TASK ITEM:
Leave out the pictures, then repeat every other part of the records exactly.

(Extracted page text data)
····················
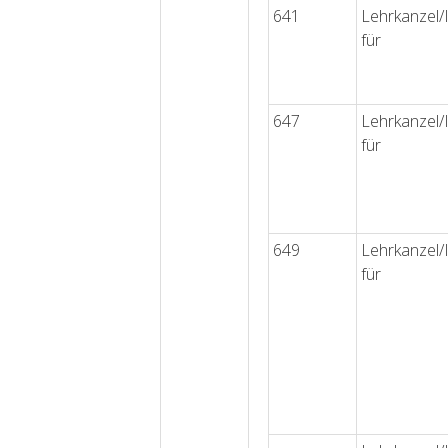
641
Lehrkanzel/I
für
647
Lehrkanzel/I
für
649
Lehrkanzel/I
für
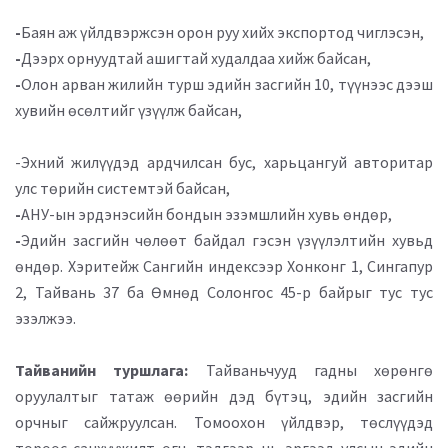
-
Баян аж үйлдвэржсэн орон руу хийх экспортод чиглэсэн,
-
Дээрх орнуудтай ашигтай худалдаа хийж байсан,
-
Олон арван жилийн турш эдийн засгийн 10, түүнээс дээш
хувийн өсөлтийг үзүүлж байсан,
-Эхний жилүүдэд ардчилсан бус, харьцангуй авторитар
улс төрийн системтэй байсан,
-
АНУ-ын эрдэнэсийн бондын эзэмшлийн хувь өндөр,
-
Эдийн засгийн чөлөөт байдал гэсэн үзүүлэлтийн хувьд
өндөр. Хэритейж Сангийн индексээр Хонконг 1, Сингапур
2, Тайвань 37 ба Өмнөд Солонгос 45-р байрыг тус тус
эзэлжээ.
Тайванийн туршлага:
Тайваньчууд гадны хөрөнгө
оруулалтыг татаж өөрийн дэд бүтэц, эдийн засгийн
орчныг сайжруулсан. Томоохон үйлдвэр, төслүүдэд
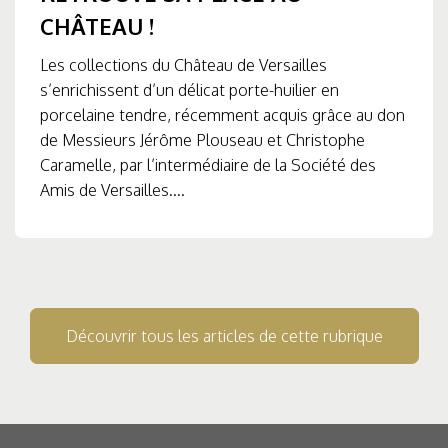
CHÂTEAU !
Les collections du Château de Versailles
s’enrichissent d’un délicat porte-huilier en
porcelaine tendre, récemment acquis grâce au don
de Messieurs Jérôme Plouseau et Christophe
Caramelle, par l’intermédiaire de la Société des
Amis de Versailles....
Découvrir tous les articles de cette rubrique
····················
EXERCISE RESPONSE:
641
Lehrkanzel/I
für
647
Lehrkanzel/I
für
649
Lehrkanzel/I
für
-
Баян аж үйлдвэржсэн орон руу хийх экспортод чиглэсэн,
-
Дээрх орнуудтай ашигтай худалдаа хийж байсан,
-
Олон арван жилийн турш эдийн засгийн 10, түүнээс дээш
хувийн өсөлтийг үзүүлж байсан,
-Эхний жилүүдэд ардчилсан бус, харьцангуй авторитар
улс төрийн системтэй байсан,
-
АНУ-ын эрдэнэсийн бондын эзэмшлийн хувь өндөр,
-
Эдийн засгийн чөлөөт байдал гэсэн үзүүлэлтийн хувьд
өндөр. Хэритейж Сангийн индексээр Хонконг 1, Сингапур
2, Тайвань 37 ба Өмнөд Солонгос 45-р байрыг тус тус
эзэлжээ.
Тайванийн туршлага:
Тайваньчууд гадны хөрөнгө
оруулалтыг татаж өөрийн дэд бүтэц, эдийн засгийн
орчныг сайжруулсан. Томоохон үйлдвэр, төслүүдэд
CHÂTEAU !
Les collections du Château de Versailles
s’enrichissent d’un délicat porte-huilier en
porcelaine tendre, récemment acquis grâce au don
de Messieurs Jérôme Plouseau et Christophe
Caramelle, par l’intermédiaire de la Société des
Amis de Versailles....
Découvrir tous les articles de cette rubrique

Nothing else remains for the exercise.